To make diverse systems like Joule and Gemini Enterprise speak the same language, we rely on specialized agent gateway application programming interfaces that serve as the connective tissue of the operation. These APIs allow different AI agents to exchange context—such as customer history or current campaign performance—without losing the nuances of the data as it moves between SAP and Google Cloud. The technical requirement here is a unified orchestration layer where a request in one system can trigger a cascade of reasoning and action in another, effectively creating a single working layer for the AI. This means if Joule identifies a dip in engagement, it can signal Gemini-powered agents to adjust the content strategy and re-allocate the budget across channels instantly. It is a highly synchronized dance that requires robust interoperability, ensuring that the agents aren’t just working in parallel, but are actually collaborating on a shared mission.
As organizations move from AI experimentation to full-scale orchestration, the focus shifts toward systems that reason and adapt to market shifts. What are the key milestones for expanding this multi-agent model across a broader customer experience portfolio, and how does this shift redefine the daily workflow of marketing teams?
The journey from AI experimentation to full-scale orchestration is marked by the move from single-purpose bots to systems that can “reason” through market volatility.

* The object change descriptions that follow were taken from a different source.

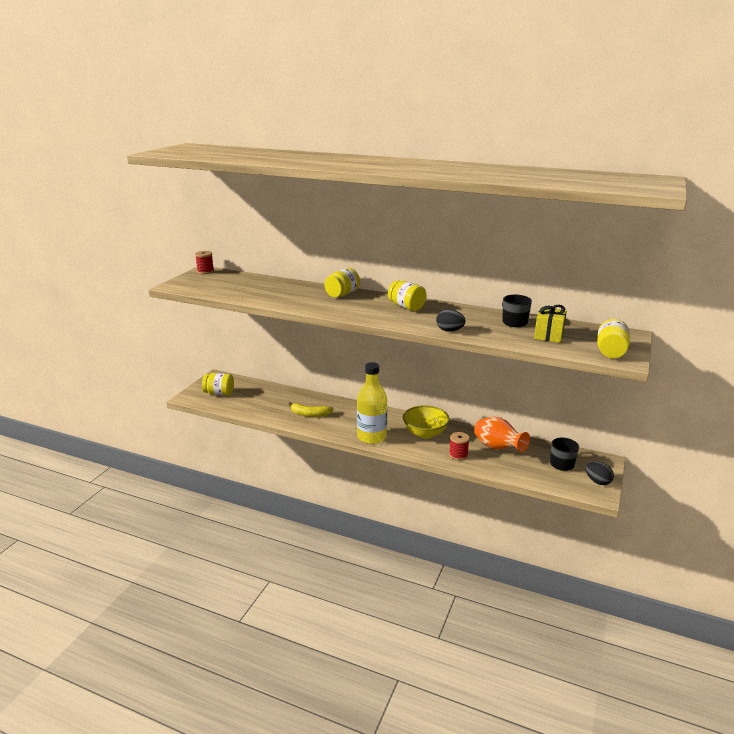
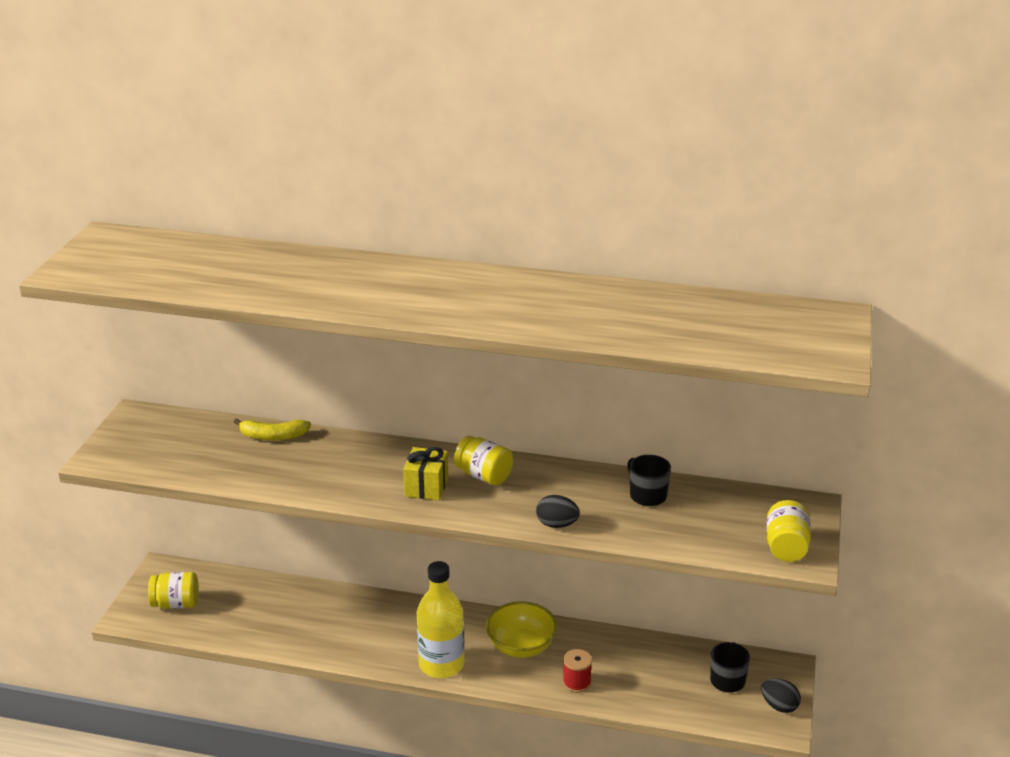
camera: 10 degrees left, 5 degrees up
red spool [195,251,214,274] -> none
yellow banana [288,402,333,417] -> yellow banana moved to [233,418,311,441]
yellow jar [324,268,360,297] -> none
orange vase [474,416,530,453] -> none
yellow gift [534,305,567,343] -> yellow gift moved to [403,447,448,500]

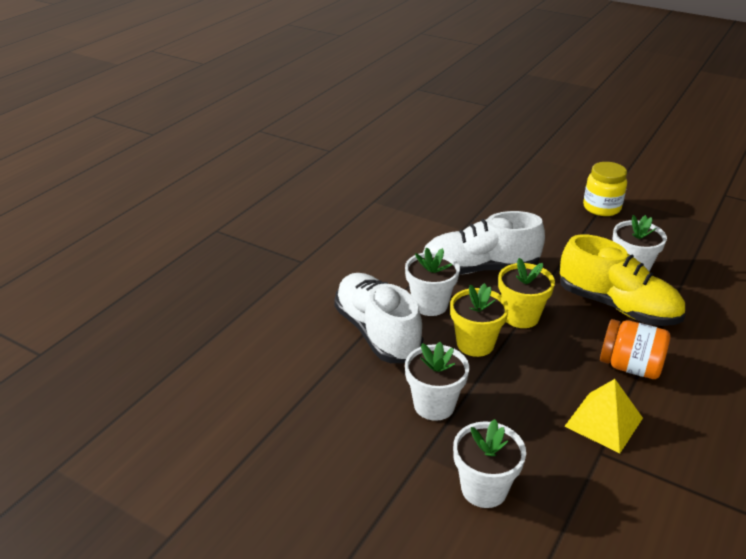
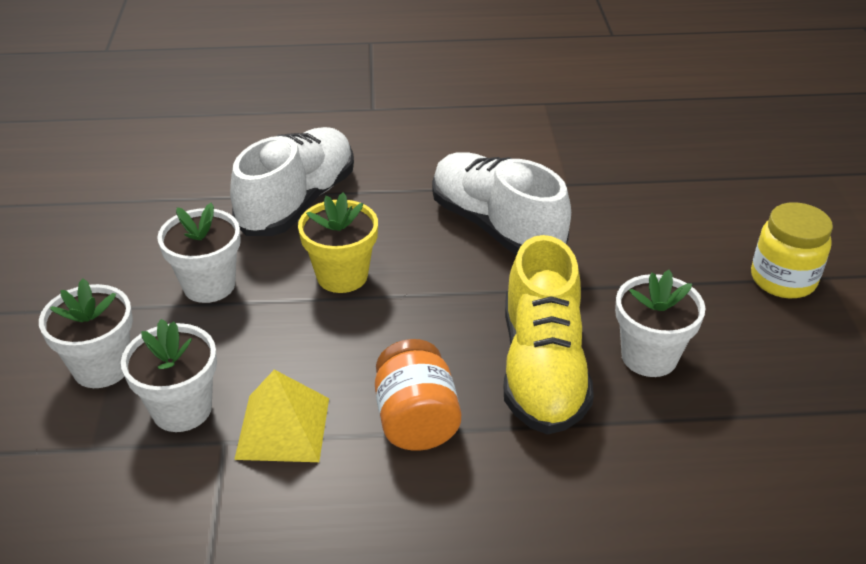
camera: 55 degrees right, 5 degrees up
white flower pot [405,247,460,316] -> white flower pot moved to [121,319,217,432]
yellow flower pot [498,258,555,328] -> none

A major milestone will be the rollout in the second half of 2026, where we will see these marketing use cases move from pilot programs to standard enterprise operations. For the daily workflow of a marketing team, this shift is transformative; the “grind” of manual campaign management, such as exporting lists or manually tweaking email templates, is replaced by strategic oversight. Marketers will spend less time on the administrative “how” of a campaign and significantly more time on the creative and strategic “why,” shaping the overall customer journey while the multi-agent system handles the tactical execution. This transition redefines the role of the marketer from a tool-operator to a journey-architect, leveraging a platform that adapts in real-time to how consumers are actually behaving.
What is your forecast for the evolution of multi-agent AI in the enterprise sector over the next five years?
Over the next five years, I expect we will move away from seeing AI as a standalone tool and begin viewing it as an invisible, foundational layer that exists within every business application. We will see the “agentic” model expand far beyond marketing, moving into supply chain logistics, human resources, and financial planning, where specialized agents from different vendors interact as naturally as human colleagues do today. The “single working layer” we are seeing built by SAP and Google Cloud will likely become the blueprint for all enterprise software, breaking down the remaining silos between front-office engagement and back-office operations. Ultimately, the successful enterprises of the future won’t be the ones with the most data, but the ones with the most coherent multi-agent orchestration, allowing them to turn massive amounts of information into decisive, automated action in a fraction of a second.